I numeri quando negativi dovrebbero unire e non dividere, dovrebbero favorire la riflessione nuda e cruda, dovrebbero servire per fotografare una realtà in bianconero e non cercare a tutti i costi di farla apparire a colori, solo per far contento il fotografo. I tifosi tifano per la Pro Patria e non per qualche suo giocatore, i tifosi se fino a l’altro ieri hanno applaudito e ieri non lo hanno fatto, serve capire il motivo e invece di lasciarsi andare a reazioni fuori luogo, occorrerebbe abbassare la testa e remare più forte. Dare l’esempio è da sempre qualità dei fuoriclasse e questa era l’aspettativa che avrebbe giustificato il titolo che a questo punto diventa dubitativo.
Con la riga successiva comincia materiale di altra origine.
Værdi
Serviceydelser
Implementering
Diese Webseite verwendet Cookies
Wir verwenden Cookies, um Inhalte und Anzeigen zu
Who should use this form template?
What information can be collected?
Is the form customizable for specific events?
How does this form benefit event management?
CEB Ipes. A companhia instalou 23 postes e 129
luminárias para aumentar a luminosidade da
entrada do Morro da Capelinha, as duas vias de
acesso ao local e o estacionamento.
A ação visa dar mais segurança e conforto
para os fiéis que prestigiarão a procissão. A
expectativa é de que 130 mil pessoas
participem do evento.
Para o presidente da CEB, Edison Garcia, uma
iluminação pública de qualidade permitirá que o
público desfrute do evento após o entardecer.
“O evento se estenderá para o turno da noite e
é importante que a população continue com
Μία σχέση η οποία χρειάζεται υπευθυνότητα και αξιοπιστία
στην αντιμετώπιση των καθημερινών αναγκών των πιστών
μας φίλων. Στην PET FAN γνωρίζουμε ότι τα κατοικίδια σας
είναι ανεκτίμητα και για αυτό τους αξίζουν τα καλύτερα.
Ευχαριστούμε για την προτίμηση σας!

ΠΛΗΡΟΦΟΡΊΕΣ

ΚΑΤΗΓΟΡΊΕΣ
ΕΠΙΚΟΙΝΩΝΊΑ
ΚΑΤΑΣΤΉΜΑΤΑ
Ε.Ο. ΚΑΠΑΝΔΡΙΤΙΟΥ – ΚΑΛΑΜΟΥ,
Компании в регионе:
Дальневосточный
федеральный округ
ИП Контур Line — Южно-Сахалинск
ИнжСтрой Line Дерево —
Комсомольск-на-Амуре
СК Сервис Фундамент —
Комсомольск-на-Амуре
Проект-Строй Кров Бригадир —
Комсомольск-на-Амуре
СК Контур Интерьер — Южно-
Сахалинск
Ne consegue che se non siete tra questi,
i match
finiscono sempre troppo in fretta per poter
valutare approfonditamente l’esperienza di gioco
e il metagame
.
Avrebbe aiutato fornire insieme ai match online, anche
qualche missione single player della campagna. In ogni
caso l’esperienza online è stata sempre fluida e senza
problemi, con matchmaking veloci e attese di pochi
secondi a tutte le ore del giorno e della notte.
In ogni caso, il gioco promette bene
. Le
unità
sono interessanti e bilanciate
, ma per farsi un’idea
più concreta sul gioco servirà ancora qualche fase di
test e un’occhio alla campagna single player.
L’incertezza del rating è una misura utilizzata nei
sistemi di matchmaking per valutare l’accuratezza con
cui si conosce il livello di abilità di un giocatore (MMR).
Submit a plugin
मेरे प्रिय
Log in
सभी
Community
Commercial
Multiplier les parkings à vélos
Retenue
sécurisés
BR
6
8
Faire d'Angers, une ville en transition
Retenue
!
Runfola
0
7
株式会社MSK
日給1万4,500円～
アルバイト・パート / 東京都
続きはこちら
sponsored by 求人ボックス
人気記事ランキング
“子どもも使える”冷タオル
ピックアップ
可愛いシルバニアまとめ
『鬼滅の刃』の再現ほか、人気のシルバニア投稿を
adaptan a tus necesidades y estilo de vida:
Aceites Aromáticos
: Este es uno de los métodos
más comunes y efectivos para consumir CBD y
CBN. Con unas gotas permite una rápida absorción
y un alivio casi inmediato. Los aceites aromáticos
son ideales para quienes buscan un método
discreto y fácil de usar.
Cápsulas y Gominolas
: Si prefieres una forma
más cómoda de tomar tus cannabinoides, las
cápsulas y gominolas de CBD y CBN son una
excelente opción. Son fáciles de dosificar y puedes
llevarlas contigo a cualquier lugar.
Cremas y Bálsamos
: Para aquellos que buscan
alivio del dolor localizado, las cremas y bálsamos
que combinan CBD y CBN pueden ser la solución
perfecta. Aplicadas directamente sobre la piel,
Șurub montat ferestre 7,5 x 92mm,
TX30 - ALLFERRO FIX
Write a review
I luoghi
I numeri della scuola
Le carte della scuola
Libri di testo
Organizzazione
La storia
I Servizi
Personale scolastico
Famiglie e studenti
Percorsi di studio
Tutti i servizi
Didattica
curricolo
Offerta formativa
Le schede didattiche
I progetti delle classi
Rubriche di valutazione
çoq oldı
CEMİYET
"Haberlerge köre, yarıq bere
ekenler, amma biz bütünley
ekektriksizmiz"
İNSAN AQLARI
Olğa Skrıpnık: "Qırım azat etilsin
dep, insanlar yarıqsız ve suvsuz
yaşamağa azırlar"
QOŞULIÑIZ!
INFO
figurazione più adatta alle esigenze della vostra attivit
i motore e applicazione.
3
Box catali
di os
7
E’ vero che gli Ultrà vincono sempre, ma la Pro Patria non vince (quasi)mai, per cui forse la reazione dei tifosi aveva un suo perchè e andava compresa e colta occasione per dare la certezza che si è consci di quello che i numeri suggeriscono. Contestarli fa nascere il dubbio che questo non sia così chiaro e questo davvero preoccupa.